» EXERCISE GOAL
No pictures belong in the copy. Retype exactly, and only, the stretch of lines below from the one with "organizzazioni e dei" through the one with "environmental information is".

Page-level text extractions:
______________________________

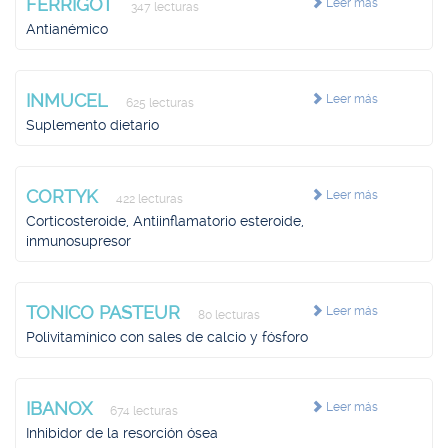
FERRIGOT
Leer más
347 lecturas
Antianémico
INMUCEL
Leer más
625 lecturas
Suplemento dietario
CORTYK
Leer más
422 lecturas
Corticosteroide, Antiinflamatorio esteroide,
inmunosupresor
TONICO PASTEUR
Leer más
80 lecturas
Polivitamínico con sales de calcio y fósforo
IBANOX
Leer más
674 lecturas
Inhibidor de la resorción ósea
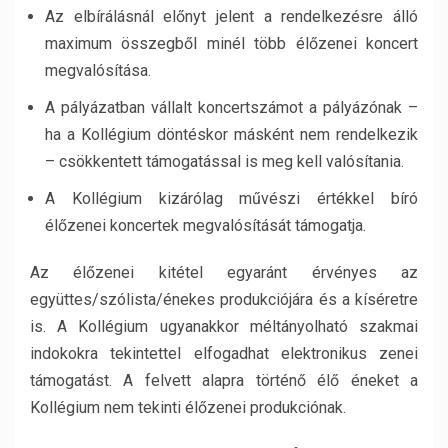
Az elbírálásnál előnyt jelent a rendelkezésre álló
maximum összegből minél több élőzenei koncert
megvalósítása.
A pályázatban vállalt koncertszámot a pályázónak –
ha a Kollégium döntéskor másként nem rendelkezik
– csökkentett támogatással is meg kell valósítania.
A Kollégium kizárólag művészi értékkel bíró
élőzenei koncertek megvalósítását támogatja.
Az élőzenei kitétel egyaránt érvényes az
együttes/szólista/énekes produkciójára és a kíséretre
is. A Kollégium ugyanakkor méltányolható szakmai
indokokra tekintettel elfogadhat elektronikus zenei
támogatást. A felvett alapra történő élő éneket a
Kollégium nem tekinti élőzenei produkciónak.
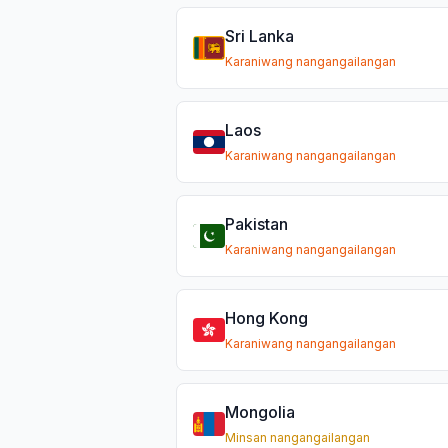
Sri Lanka
Karaniwang nangangailangan
Laos
Karaniwang nangangailangan
Pakistan
Karaniwang nangangailangan
Hong Kong
Karaniwang nangangailangan
Mongolia
Minsan nangangailangan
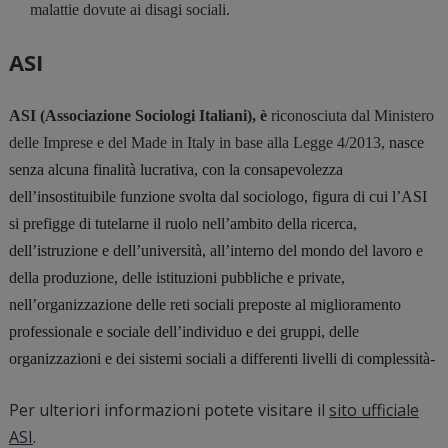
malattie dovute ai disagi sociali.
ASI
ASI (Associazione Sociologi Italiani), è
riconosciuta dal Ministero
delle Imprese e del Made in Italy
in base alla Legge 4/2013,
nasce
senza alcuna finalità lucrativa, con la consapevolezza
dell’insostituibile funzione svolta dal sociologo, figura di cui l’ASI
si prefigge di tutelarne il ruolo nell’ambito della ricerca,
dell’istruzione e dell’università, all’interno del mondo del lavoro e
della produzione, delle istituzioni pubbliche e private,
nell’organizzazione delle reti sociali preposte al miglioramento
professionale e sociale dell’individuo e dei gruppi, delle
organizzazioni e dei sistemi sociali a differenti livelli di complessità-
Per ulteriori informazioni potete visitare il
sito ufficiale
ASI
.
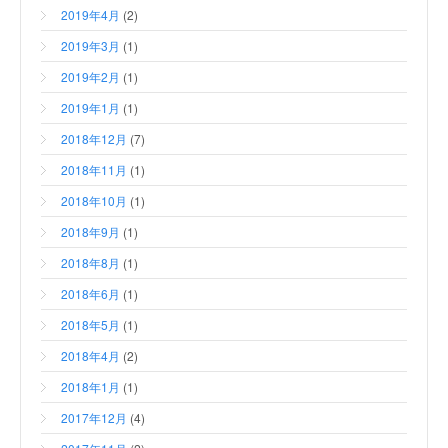
2019年4月
(2)
2019年3月
(1)
2019年2月
(1)
2019年1月
(1)
2018年12月
(7)
2018年11月
(1)
2018年10月
(1)
2018年9月
(1)
2018年8月
(1)
2018年6月
(1)
2018年5月
(1)
2018年4月
(2)
2018年1月
(1)
2017年12月
(4)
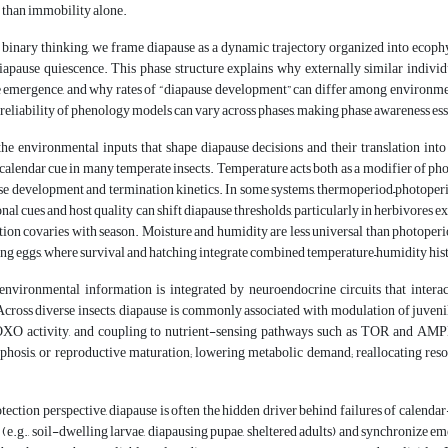
 than immobility alone.
nary thinking, we frame diapause as a dynamic trajectory organized into ecophysio
iapause quiescence. This phase structure explains why externally similar individu
emergence, and why rates of “diapause development” can differ among environment
reliability of phenology models can vary across phases, making phase awareness esse
he environmental inputs that shape diapause decisions and their translation in
 calendar cue in many temperate insects. Temperature acts both as a modifier of photo
e development and termination kinetics. In some systems, thermoperiod–photoperiod
onal cues and host quality can shift diapause thresholds, particularly in herbivores 
ion covaries with season. Moisture and humidity are less universal than photoperiod
ing eggs, where survival and hatching integrate combined temperature–humidity hist
 environmental information is integrated by neuroendocrine circuits that inter
Across diverse insects, diapause is commonly associated with modulation of juveni
OXO activity, and coupling to nutrient-sensing pathways such as TOR and AMPK.
hosis, or reproductive maturation; lowering metabolic demand; reallocating reso
ection perspective, diapause is often the hidden driver behind failures of calend
et (e.g., soil-dwelling larvae, diapausing pupae, sheltered adults) and synchronize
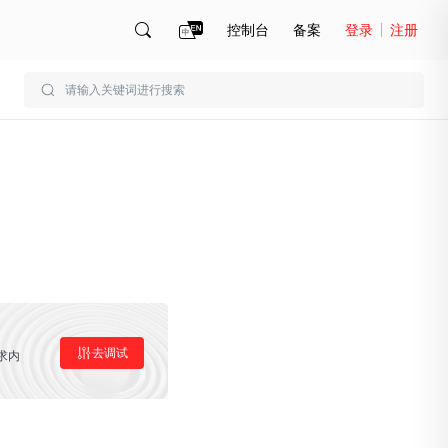
控制台
备案
登录
注册
账号管理
账单
去调试
求内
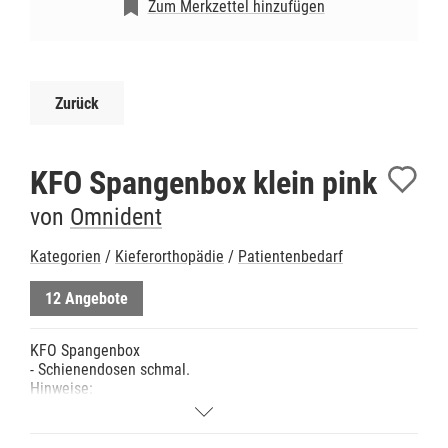
Zum Merkzettel hinzufügen
Zurück
KFO Spangenbox klein pink
von
Omnident
Kategorien
/
Kieferorthopädie
/
Patientenbedarf
12 Angebote
KFO Spangenbox
- Schienendosen schmal.
Hinweise:
- Langlebig und robust.
- durchgefärbter, leicht zu reinigender Kunststoff
(PP).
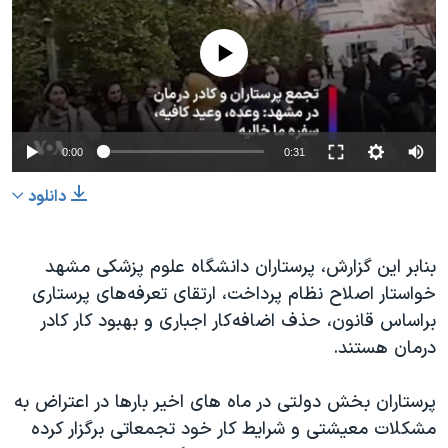
No media source currently available
Auto
0:00
0:31
240p
دانلود
360p
480p
360p
240p
Auto
480p
بنابر این گزارش، پرستاران دانشگاه علوم پزشکی مشهد
خواستار اصلاح نظام پرداخت، ارتقای تعرفه‌های پرستاری
720p
1080p
720p
براساس قانون، حذف اضافه‌کار اجباری و بهبود کار کادر
1080p
درمان هستند.
پرستاران بخش دولتی در ماه های اخیر بارها در اعتراض به
مشکلات معیشتی و شرایط کار خود تجمعاتی برگزار کرده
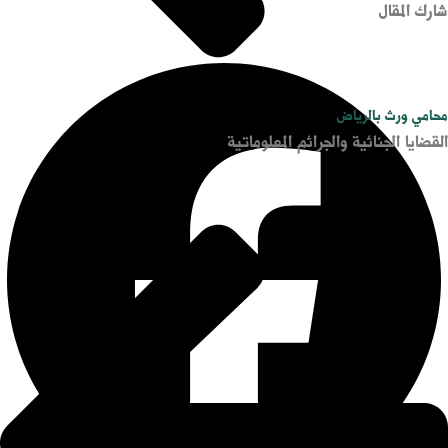
شارك المقال
محامي ورث بالرياض
القضايا الجنائية والجرائم المعلوماتية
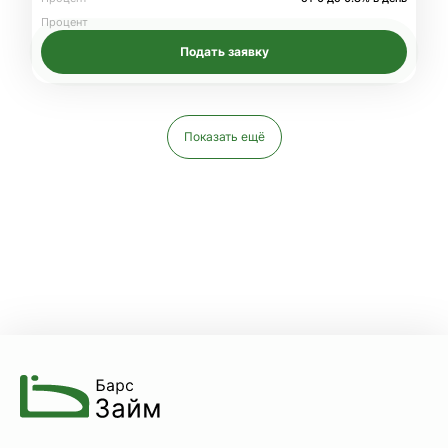
Процент
Подать заявку
Показать ещё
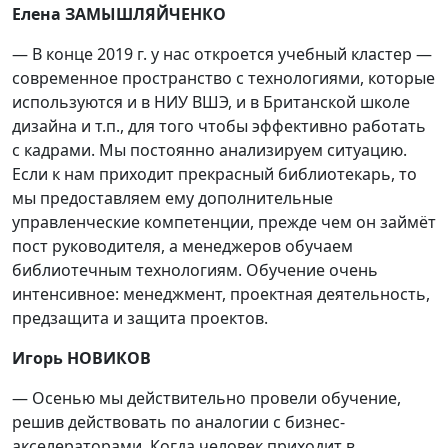
Елена ЗАМЫШЛЯЙЧЕНКО
— В конце 2019 г. у нас откроется учебный кластер —
современное пространство с технологиями, которые
используются и в НИУ ВШЭ, и в Британской школе
дизайна и т.п., для того чтобы эффективно работать
с кадрами. Мы постоянно анализируем ситуацию.
Если к нам приходит прекрасный библиотекарь, то
мы предоставляем ему дополнительные
управленческие компетенции, прежде чем он займёт
пост руководителя, а менеджеров обучаем
библиотечным технологиям. Обучение очень
интенсивное: менеджмент, проектная деятельность,
предзащита и защита проектов.
Игорь НОВИКОВ
— Осенью мы действительно провели обучение,
решив действовать по аналогии с бизнес-
акселераторами. Когда человек приходит в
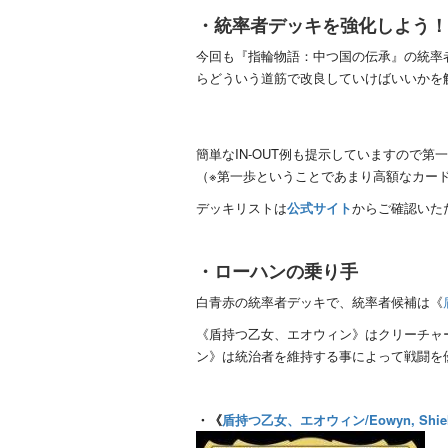
・統率者デッキを強化しよう！
今回も『指輪物語：中つ国の伝承』の統率
らどういう道筋で改良していけばいいかを
簡単なIN-OUT例も提示していますので
（※第一歩ということであまり高額なカー
デッキリストは
公式サイト
からご確認いた
・ローハンの乗り手
白青赤の統率者デッキで、統率者候補は《
《盾持つ乙女、エオウィン》はクリーチャ
ン》は統治者を維持する事によって戦闘を
・《
盾持つ乙女、エオウィン/Eowyn, Shiel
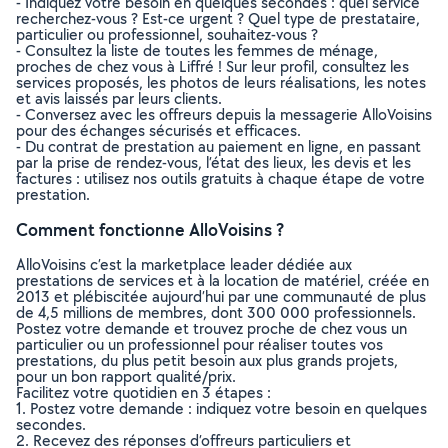
- Indiquez votre besoin en quelques secondes : quel service
recherchez-vous ? Est-ce urgent ? Quel type de prestataire,
particulier ou professionnel, souhaitez-vous ?
- Consultez la liste de toutes les femmes de ménage,
proches de chez vous à Liffré ! Sur leur profil, consultez les
services proposés, les photos de leurs réalisations, les notes
et avis laissés par leurs clients.
- Conversez avec les offreurs depuis la messagerie AlloVoisins
pour des échanges sécurisés et efficaces.
- Du contrat de prestation au paiement en ligne, en passant
par la prise de rendez-vous, l’état des lieux, les devis et les
factures : utilisez nos outils gratuits à chaque étape de votre
prestation.
Comment fonctionne AlloVoisins ?
AlloVoisins c’est la marketplace leader dédiée aux
prestations de services et à la location de matériel, créée en
2013 et plébiscitée aujourd’hui par une communauté de plus
de 4,5 millions de membres, dont 300 000 professionnels.
Postez votre demande et trouvez proche de chez vous un
particulier ou un professionnel pour réaliser toutes vos
prestations, du plus petit besoin aux plus grands projets,
pour un bon rapport qualité/prix.
Facilitez votre quotidien en 3 étapes :
1. Postez votre demande : indiquez votre besoin en quelques
secondes.
2. Recevez des réponses d’offreurs particuliers et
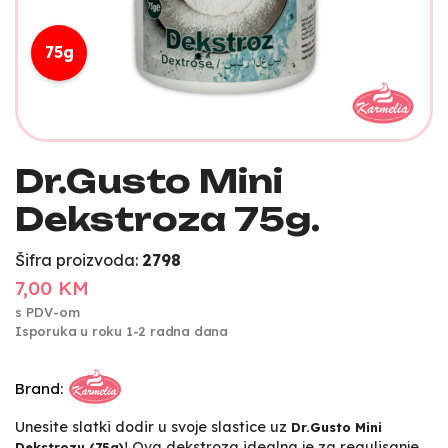
75g
Dr.Gusto Mini
Dekstroza 75g.
Šifra proizvoda:
2798
7,00 KM
s PDV-om
Isporuka u roku 1-2 radna dana
Brand:
Unesite slatki dodir u svoje slastice uz
Dr.Gusto Mini
! Ova dekstroza idealna je za regulisanje
Dekstrozu (75g)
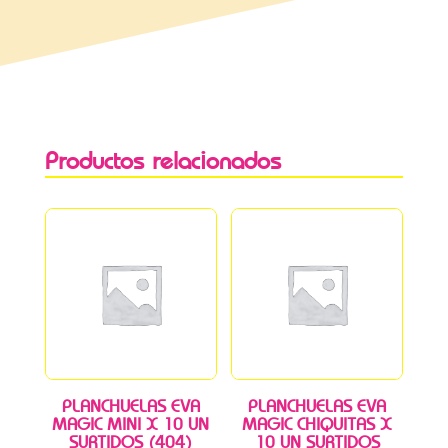
Productos relacionados
PLANCHUELAS EVA
PLANCHUELAS EVA
MAGIC MINI X 10 UN
MAGIC CHIQUITAS X
SURTIDOS (404)
10 UN SURTIDOS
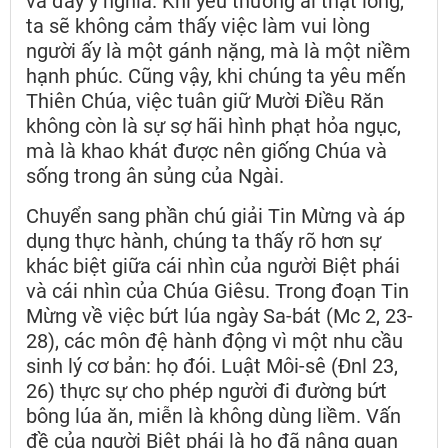
và đầy ý nghĩa. Khi yêu thương ai thật lòng,
ta sẽ không cảm thấy việc làm vui lòng
người ấy là một gánh nặng, mà là một niềm
hạnh phúc. Cũng vậy, khi chúng ta yêu mến
Thiên Chúa, việc tuân giữ Mười Điều Răn
không còn là sự sợ hãi hình phạt hỏa ngục,
mà là khao khát được nên giống Chúa và
sống trong ân sủng của Ngài.
Chuyển sang phần chú giải Tin Mừng và áp
dụng thực hành, chúng ta thấy rõ hơn sự
khác biệt giữa cái nhìn của người Biệt phái
và cái nhìn của Chúa Giêsu. Trong đoạn Tin
Mừng về việc bứt lúa ngày Sa-bát (Mc 2, 23-
28), các môn đệ hành động vì một nhu cầu
sinh lý cơ bản: họ đói. Luật Môi-sê (Đnl 23,
26) thực sự cho phép người đi đường bứt
bông lúa ăn, miễn là không dùng liềm. Vấn
đề của người Biệt phái là họ đã nâng quan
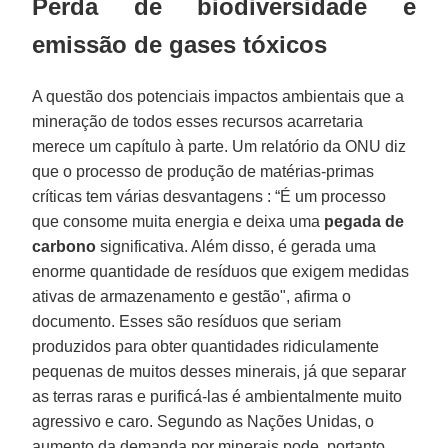
Perda de biodiversidade e
emissão de gases tóxicos
A questão dos potenciais impactos ambientais que a
mineração de todos esses recursos acarretaria
merece um capítulo à parte. Um relatório da ONU diz
que o processo de produção de matérias-primas
críticas tem várias desvantagens : “É um processo
que consome muita energia e deixa uma
pegada de
carbono
significativa. Além disso, é gerada uma
enorme quantidade de resíduos que exigem medidas
ativas de armazenamento e gestão", afirma o
documento. Esses são resíduos que seriam
produzidos para obter quantidades ridiculamente
pequenas de muitos desses minerais, já que separar
as terras raras e purificá-las é ambientalmente muito
agressivo e caro. Segundo as Nações Unidas, o
aumento da demanda por minerais pode, portanto,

______________________________

» ANSWER TO THE PROBLEM
organizzazioni e dei sistemi sociali a differenti livelli di complessità-
Per ulteriori informazioni potete visitare il
sito ufficiale
ASI
.
2019年4月
(2)
2019年3月
(1)
2019年2月
(1)
2019年1月
(1)
2018年12月
(7)
2018年11月
(1)
2018年10月
(1)
2018年9月
(1)
2018年8月
(1)
2018年6月
(1)
2018年5月
(1)
2018年4月
(2)
2018年1月
(1)
2017年12月
(4)
 than immobility alone.
nary thinking, we frame diapause as a dynamic trajectory organized into ecophysio
iapause quiescence. This phase structure explains why externally similar individu
emergence, and why rates of “diapause development” can differ among environment
reliability of phenology models can vary across phases, making phase awareness esse
he environmental inputs that shape diapause decisions and their translation in
 calendar cue in many temperate insects. Temperature acts both as a modifier of photo
e development and termination kinetics. In some systems, thermoperiod–photoperiod
onal cues and host quality can shift diapause thresholds, particularly in herbivores 
ion covaries with season. Moisture and humidity are less universal than photoperiod
ing eggs, where survival and hatching integrate combined temperature–humidity hist
 environmental information is integrated by neuroendocrine circuits that inter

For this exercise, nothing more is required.